The Hohokam lived in the Phoenix Basin along the Gila and Salt Rivers, in southern Arizona along the Santa Cruz and San Pedro Rivers, and north on the Lower Verde River and along the New and Agua Fria Rivers. Hohokam influences were even more widespread, with Hohokam-style architecture and artifacts as far north as Flagstaff, Arizona, south into northern Sonora, Mexico, and east into southwestern New Mexico.

Hohokam ruins, including the covered Great House
Hohokam ruins at Casa Grande Ruins National Monument

NPS

The Hohokam were, in the words of archeologist Emil Haury, “masters of the desert.” Their cultural pattern existed from the first years A.D. through about A.D. 1450, barely 90 years before Spanish explorers arrived in the Southwest. During this time, they achieved remarkable successes. The Hohokam are probably most famous for their creation of extensive irrigation canals along the Salt and Gila rivers. In fact, the Hohokam had the largest and most complex irrigation systems of any culture in the New World north of Peru. Not even the complex societies in Mesoamerica had such extensive irrigation canals. Accompanying the canals were extensive villages that covered hundreds of acres and were occupied by several hundred people. Within the villages were monumental public works.

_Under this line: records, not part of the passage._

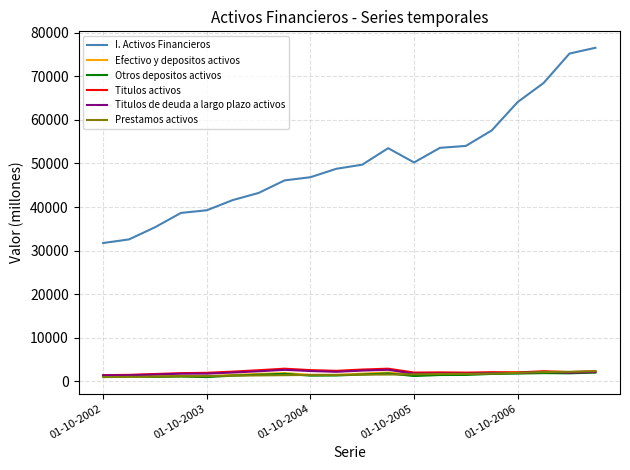

Which series has the largest total across all categories?

I. Activos Financieros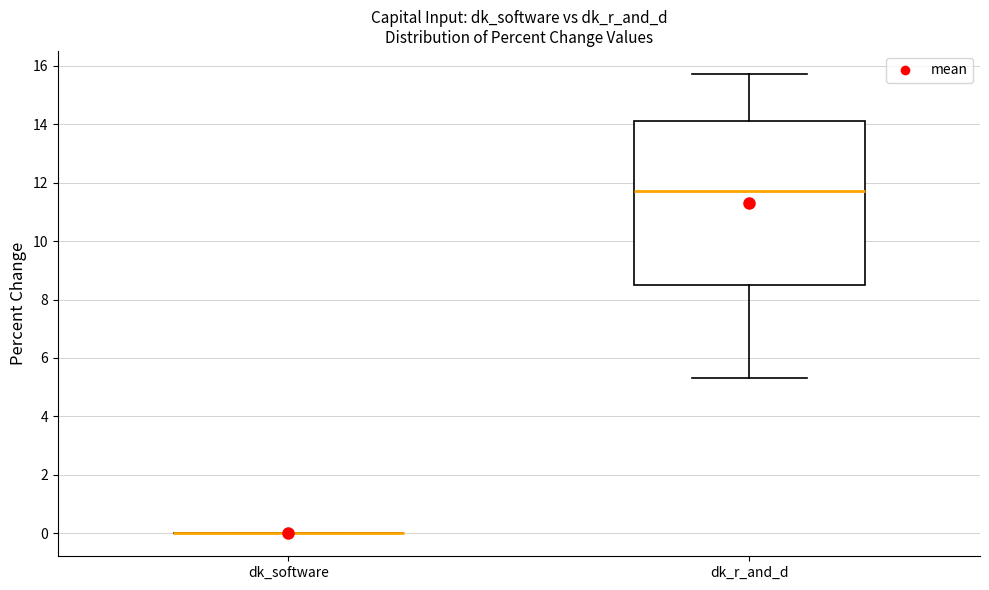

Where does the median line of the box for dk_r_and_d sit on the y-axis? The values are not printed on the chart, so give them approximately, as read against the axis.

11.8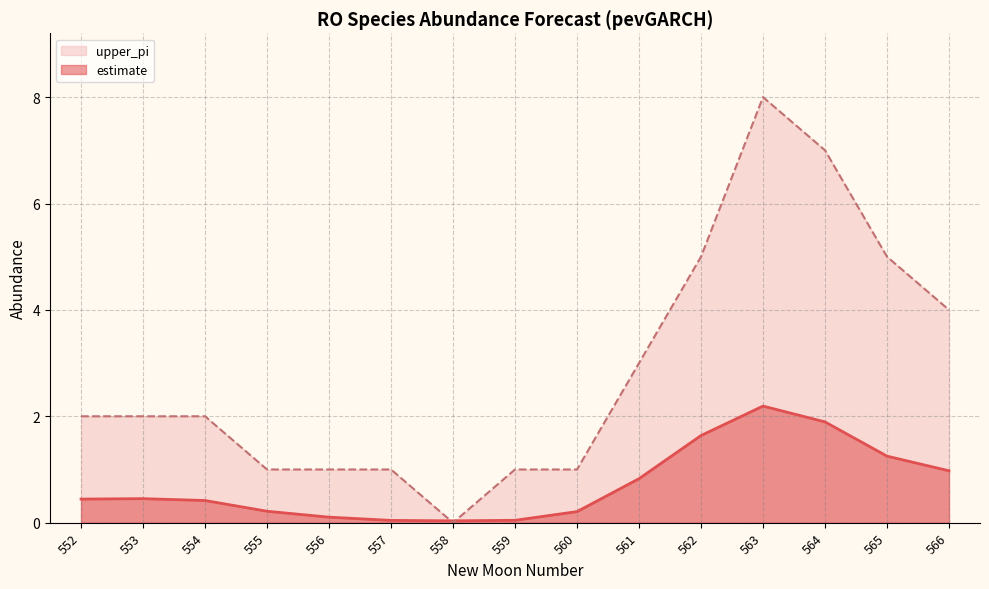

What is the maximum value for estimate?

2.2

Early in the Hohokam cultural sequence these consisted of ball courts and small, low, circular mounds made of earth. Later, the low circular mounds were replaced by much larger, rectangular “platform mounds” of earth, rock, and adobe covered with structures and courtyards built on top.

Hohokam villages are remarkable in the ancient Southwest for their stability. Unlike ancient pueblo towns, which often were abandoned after a few decades, some Hohokam villages were continuously occupied for up to 1,500 years or more. Hohokam villages also show that society was organized in a hierarchical fashion. The Hohokam represent one of the largest and most complex societies in the Southwest. At the cultural peak of the Hohokam in the “Classic” period of the A.D. 1100s through 1400s, there were tens of thousands of Hohokam people living in large villages scattered throughout the Phoenix and Tucson basins. Hohokam farmers truly had mastered the desert, in the sense that they were able to successfully grow crops in the same locations for hundreds of years and create a large, well-organized, prospering society.

Why this once-flourishing cultural pattern came to an end remains a mystery. Whatever the answer, however, people remained, descendants of whom include the Pima and Tohono O'odham of southern Arizona.